(Material for this exercise Opens)
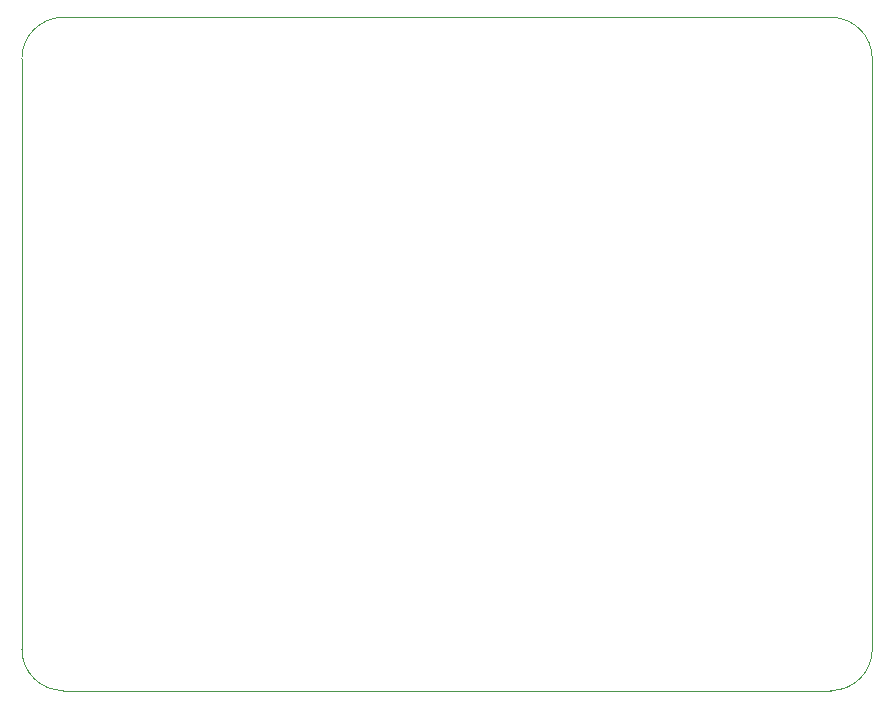
<source format=gbr>
%TF.GenerationSoftware,KiCad,Pcbnew,6.0.10-86aedd382b~118~ubuntu22.10.1*%
%TF.CreationDate,2023-02-12T19:14:21-05:00*%
%TF.ProjectId,WerfenMc,57657266-656e-44d6-932e-6b696361645f,rev?*%
%TF.SameCoordinates,Original*%
%TF.FileFunction,Profile,NP*%
%FSLAX46Y46*%
G04 Gerber Fmt 4.6, Leading zero omitted, Abs format (unit mm)*
G04 Created by KiCad (PCBNEW 6.0.10-86aedd382b~118~ubuntu22.10.1) date 2023-02-12 19:14:21*
%MOMM*%
%LPD*%
G01*
G04 APERTURE LIST*
%TA.AperFunction,Profile*%
%ADD10C,0.100000*%
%TD*%
G04 APERTURE END LIST*
D10*
X104500000Y-29500000D02*
X104500000Y-79500000D01*
X32500000Y-29500000D02*
X32500000Y-79500000D01*
X101000000Y-83000000D02*
G75*
G03*
X104500000Y-79500000I0J3500000D01*
G01*
X32500000Y-79500000D02*
G75*
G03*
X36000000Y-83000000I3500000J0D01*
G01*
X36000000Y-83000000D02*
X101000000Y-83000000D01*
X36000000Y-26000000D02*
G75*
G03*
X32500000Y-29500000I0J-3500000D01*
G01*
X101000000Y-26000000D02*
X36000000Y-26000000D01*
X104500000Y-29500000D02*
G75*
G03*
X101000000Y-26000000I-3500000J0D01*
G01*
M02*

</source>
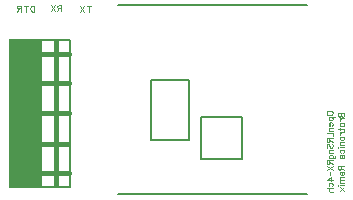
<source format=gbo>
G04 DipTrace Beta 2.3.5.2*
%IN4chRemix.GBO*%
%MOIN*%
%ADD14C,0.015*%
%ADD19C,0.008*%
%ADD20C,0.005*%
%ADD72C,0.0031*%
%ADD74C,0.0044*%
%FSLAX44Y44*%
G04*
G70*
G90*
G75*
G01*
%LNBottom BottomSilk*%
%LPD*%
X3820Y6400D2*
D20*
X10120D1*
X3810Y100D2*
X10110D1*
X4920Y3900D2*
X6200D1*
Y1930D1*
X4920D1*
Y3900D1*
X6580Y2670D2*
X7950D1*
Y1270D1*
X6580D1*
Y2670D1*
G36*
X190Y5280D2*
X1280D1*
Y320D1*
X190D1*
Y5280D1*
G37*
X1240Y5240D2*
D19*
X2220D1*
Y360D1*
X1240D1*
Y5240D1*
X1750Y5200D2*
D14*
Y400D1*
X1230Y4790D2*
X2170D1*
X1240Y3800D2*
X2180D1*
X1230Y2800D2*
X2190D1*
X1210Y1790D2*
X2150D1*
X1230Y800D2*
X2170D1*
X1032Y6396D2*
D74*
Y6195D1*
X965D1*
X936Y6204D1*
X917Y6224D1*
X907Y6243D1*
X898Y6271D1*
Y6319D1*
X907Y6348D1*
X917Y6367D1*
X936Y6386D1*
X965Y6396D1*
X1032D1*
X743D2*
Y6195D1*
X810Y6396D2*
X676D1*
X589Y6300D2*
X503D1*
X474Y6310D1*
X464Y6319D1*
X455Y6338D1*
Y6357D1*
X464Y6376D1*
X474Y6386D1*
X503Y6396D1*
X589D1*
Y6195D1*
X522Y6300D2*
X455Y6195D1*
X2853Y6396D2*
Y6195D1*
X2920Y6396D2*
X2786D1*
X2699D2*
X2565Y6195D1*
Y6396D2*
X2699Y6195D1*
X1930Y6310D2*
X1844D1*
X1815Y6320D1*
X1806Y6329D1*
X1796Y6348D1*
Y6367D1*
X1806Y6386D1*
X1815Y6396D1*
X1844Y6406D1*
X1930D1*
Y6205D1*
X1863Y6310D2*
X1796Y6205D1*
X1709Y6406D2*
X1575Y6205D1*
Y6406D2*
X1709Y6205D1*
X10768Y2839D2*
D72*
X10777Y2858D1*
X10797Y2877D1*
X10816Y2887D1*
X10844Y2896D1*
X10892D1*
X10921Y2887D1*
X10940Y2877D1*
X10959Y2858D1*
X10969Y2839D1*
Y2800D1*
X10959Y2781D1*
X10940Y2762D1*
X10921Y2753D1*
X10892Y2743D1*
X10844D1*
X10816Y2753D1*
X10797Y2762D1*
X10777Y2781D1*
X10768Y2800D1*
Y2839D1*
X10835Y2681D2*
X11036D1*
X10864D2*
X10845Y2662D1*
X10835Y2643D1*
Y2614D1*
X10845Y2595D1*
X10864Y2576D1*
X10892Y2566D1*
X10912D1*
X10940Y2576D1*
X10959Y2595D1*
X10969Y2614D1*
Y2643D1*
X10959Y2662D1*
X10940Y2681D1*
X10892Y2505D2*
Y2390D1*
X10873D1*
X10854Y2399D1*
X10844Y2409D1*
X10835Y2428D1*
Y2457D1*
X10844Y2476D1*
X10864Y2495D1*
X10892Y2505D1*
X10911D1*
X10940Y2495D1*
X10959Y2476D1*
X10969Y2457D1*
Y2428D1*
X10959Y2409D1*
X10940Y2390D1*
X10835Y2328D2*
X10969D1*
X10873D2*
X10844Y2299D1*
X10835Y2280D1*
Y2252D1*
X10844Y2232D1*
X10873Y2223D1*
X10969D1*
X10768Y2161D2*
X10969D1*
Y2046D1*
X10864Y1985D2*
Y1899D1*
X10854Y1870D1*
X10844Y1860D1*
X10825Y1851D1*
X10806D1*
X10787Y1860D1*
X10777Y1870D1*
X10768Y1899D1*
Y1985D1*
X10969D1*
X10864Y1918D2*
X10969Y1851D1*
X10797Y1655D2*
X10777Y1674D1*
X10768Y1703D1*
Y1741D1*
X10777Y1770D1*
X10797Y1789D1*
X10816D1*
X10835Y1779D1*
X10844Y1770D1*
X10854Y1751D1*
X10873Y1693D1*
X10883Y1674D1*
X10892Y1664D1*
X10911Y1655D1*
X10940D1*
X10959Y1674D1*
X10969Y1703D1*
Y1741D1*
X10959Y1770D1*
X10940Y1789D1*
X10835Y1593D2*
X10969D1*
X10873D2*
X10844Y1564D1*
X10835Y1545D1*
Y1517D1*
X10844Y1497D1*
X10873Y1488D1*
X10969D1*
X10844Y1311D2*
X10998D1*
X11026Y1321D1*
X11036Y1330D1*
X11045Y1350D1*
Y1378D1*
X11036Y1397D1*
X10873Y1311D2*
X10854Y1330D1*
X10844Y1350D1*
Y1378D1*
X10854Y1397D1*
X10873Y1417D1*
X10902Y1426D1*
X10921D1*
X10950Y1417D1*
X10969Y1397D1*
X10978Y1378D1*
Y1350D1*
X10969Y1330D1*
X10950Y1311D1*
X10864Y1250D2*
Y1164D1*
X10854Y1135D1*
X10844Y1125D1*
X10825Y1116D1*
X10806D1*
X10787Y1125D1*
X10777Y1135D1*
X10768Y1164D1*
Y1250D1*
X10969D1*
X10864Y1183D2*
X10969Y1116D1*
X10768Y1054D2*
X10969Y920D1*
X10768D2*
X10969Y1054D1*
X10868Y858D2*
Y748D1*
X10969Y590D2*
X10768D1*
X10902Y686D1*
Y542D1*
X10864Y366D2*
X10844Y385D1*
X10835Y404D1*
Y433D1*
X10844Y452D1*
X10864Y471D1*
X10892Y481D1*
X10911D1*
X10940Y471D1*
X10959Y452D1*
X10969Y433D1*
Y404D1*
X10959Y385D1*
X10940Y366D1*
X10768Y304D2*
X10969D1*
X10873D2*
X10844Y275D1*
X10835Y256D1*
Y227D1*
X10844Y208D1*
X10873Y199D1*
X10969D1*
X11158Y2829D2*
X11359D1*
Y2743D1*
X11349Y2714D1*
X11340Y2705D1*
X11321Y2695D1*
X11292D1*
X11273Y2705D1*
X11263Y2714D1*
X11254Y2743D1*
X11244Y2714D1*
X11234Y2705D1*
X11215Y2695D1*
X11196D1*
X11177Y2705D1*
X11167Y2714D1*
X11158Y2743D1*
Y2829D1*
X11254D2*
Y2743D1*
X11225Y2633D2*
X11359D1*
X11282D2*
X11254Y2624D1*
X11234Y2605D1*
X11225Y2585D1*
Y2557D1*
Y2447D2*
X11234Y2466D1*
X11254Y2485D1*
X11282Y2495D1*
X11301D1*
X11330Y2485D1*
X11349Y2466D1*
X11359Y2447D1*
Y2418D1*
X11349Y2399D1*
X11330Y2380D1*
X11301Y2370D1*
X11282D1*
X11254Y2380D1*
X11234Y2399D1*
X11225Y2418D1*
Y2447D1*
X11158Y2280D2*
X11321D1*
X11349Y2270D1*
X11359Y2251D1*
Y2232D1*
X11225Y2309D2*
Y2242D1*
Y2170D2*
X11359D1*
X11282D2*
X11254Y2161D1*
X11234Y2142D1*
X11225Y2122D1*
Y2094D1*
Y1984D2*
X11234Y2003D1*
X11254Y2022D1*
X11282Y2032D1*
X11301D1*
X11330Y2022D1*
X11349Y2003D1*
X11359Y1984D1*
Y1955D1*
X11349Y1936D1*
X11330Y1917D1*
X11301Y1907D1*
X11282D1*
X11254Y1917D1*
X11234Y1936D1*
X11225Y1955D1*
Y1984D1*
Y1846D2*
X11359D1*
X11263D2*
X11234Y1817D1*
X11225Y1798D1*
Y1769D1*
X11234Y1750D1*
X11263Y1740D1*
X11359D1*
X11158Y1679D2*
X11167Y1669D1*
X11158Y1659D1*
X11148Y1669D1*
X11158Y1679D1*
X11225Y1669D2*
X11359D1*
X11254Y1483D2*
X11234Y1502D1*
X11225Y1521D1*
Y1550D1*
X11234Y1569D1*
X11254Y1588D1*
X11282Y1598D1*
X11301D1*
X11330Y1588D1*
X11349Y1569D1*
X11359Y1550D1*
Y1521D1*
X11349Y1502D1*
X11330Y1483D1*
X11254Y1316D2*
X11234Y1325D1*
X11225Y1354D1*
Y1383D1*
X11234Y1412D1*
X11254Y1421D1*
X11273Y1412D1*
X11282Y1392D1*
X11292Y1345D1*
X11301Y1325D1*
X11321Y1316D1*
X11330D1*
X11349Y1325D1*
X11359Y1354D1*
Y1383D1*
X11349Y1412D1*
X11330Y1421D1*
X11254Y1060D2*
Y974D1*
X11244Y945D1*
X11234Y935D1*
X11215Y926D1*
X11196D1*
X11177Y935D1*
X11167Y945D1*
X11158Y974D1*
Y1060D1*
X11359D1*
X11254Y993D2*
X11359Y926D1*
X11282Y864D2*
Y749D1*
X11263D1*
X11244Y759D1*
X11234Y768D1*
X11225Y787D1*
Y816D1*
X11234Y835D1*
X11254Y854D1*
X11282Y864D1*
X11301D1*
X11330Y854D1*
X11349Y835D1*
X11359Y816D1*
Y787D1*
X11349Y768D1*
X11330Y749D1*
X11225Y687D2*
X11359D1*
X11263D2*
X11234Y659D1*
X11225Y639D1*
Y611D1*
X11234Y592D1*
X11263Y582D1*
X11359D1*
X11263D2*
X11234Y553D1*
X11225Y534D1*
Y506D1*
X11234Y486D1*
X11263Y477D1*
X11359D1*
X11158Y415D2*
X11167Y405D1*
X11158Y396D1*
X11148Y405D1*
X11158Y415D1*
X11225Y405D2*
X11359D1*
X11225Y334D2*
X11359Y229D1*
X11225D2*
X11359Y334D1*
M02*

</source>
(Material for this exercise Closes)
## Task details
Take every line above that includes the string "source" and return it.

## Expected answer
<source format=gbr>
</source>
<source format=gbo>
</source>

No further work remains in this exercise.